To address the computational inefficiency in solving large-scale partial differential equations (PDEs), this paper proposes a shallow-model framework based on randomized feature mapping. Departing from deep neural networks and backpropagation, the method embeds physical constraints via randomized Fourier features and solves the resulting problem using gradient-free least-squares optimization—significantly reducing computational complexity under high-density collocation. This work is the first to systematically introduce randomized feature methods into PDE numerical solution, offering both rigorous theoretical error bounds and lightweight implementation. Extensive experiments on diverse PDE benchmark problems demonstrate high accuracy and strong generalization. Compared to mainstream physics-informed neural networks (PINNs), the proposed approach reduces computational cost by over an order of magnitude, requires no specialized hardware, and supports plug-and-play deployment.

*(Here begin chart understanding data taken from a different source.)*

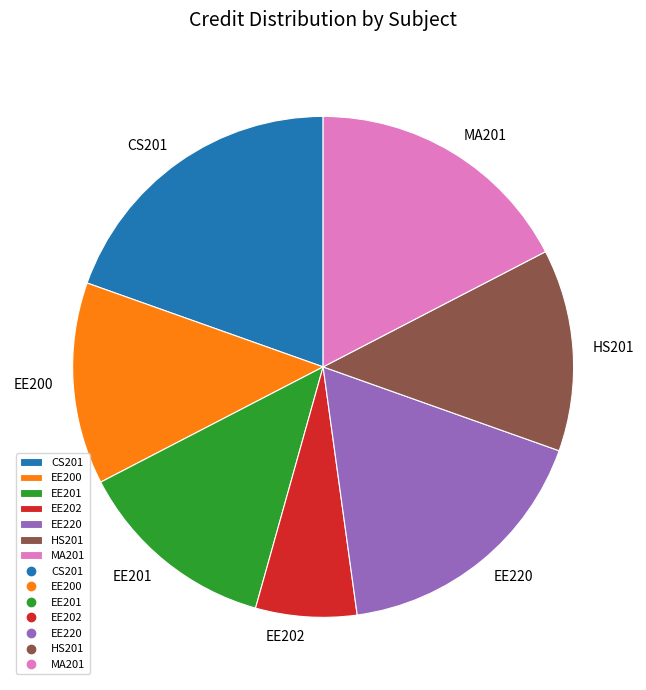

What is the largest slice in the pie chart?

CS201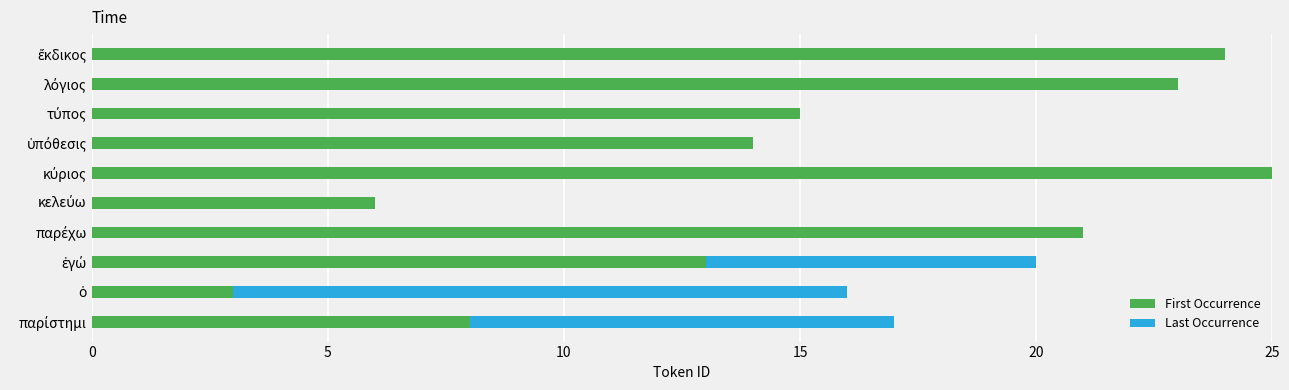

What is the maximum value for First Occurrence?

25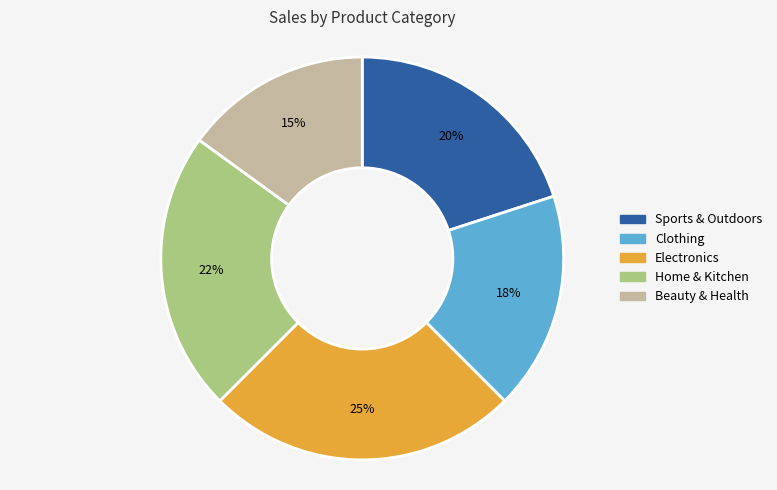

Rank the categories by value from lowest to highest.

Beauty & Health, Clothing, Sports & Outdoors, Home & Kitchen, Electronics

Machine learning based partial differential equations (PDEs) solvers have received great attention in recent years. Most progress in this area has been driven by deep neural networks such as physics-informed neural networks (PINNs) and kernel method. In this paper, we introduce a random feature based framework toward efficiently solving PDEs. Random feature method was originally proposed to approximate large-scale kernel machines and can be viewed as a shallow neural network as well. We provide an error analysis for our proposed method along with comprehensive numerical results on several PDE benchmarks. In contrast to the state-of-the-art solvers that face challenges with a large number of collocation points, our proposed method reduces the computational complexity. Moreover, the implementation of our method is simple and does not require additional computational resources. Due to the theoretical guarantee and advantages in computation, our approach is proven to be efficient for solving PDEs.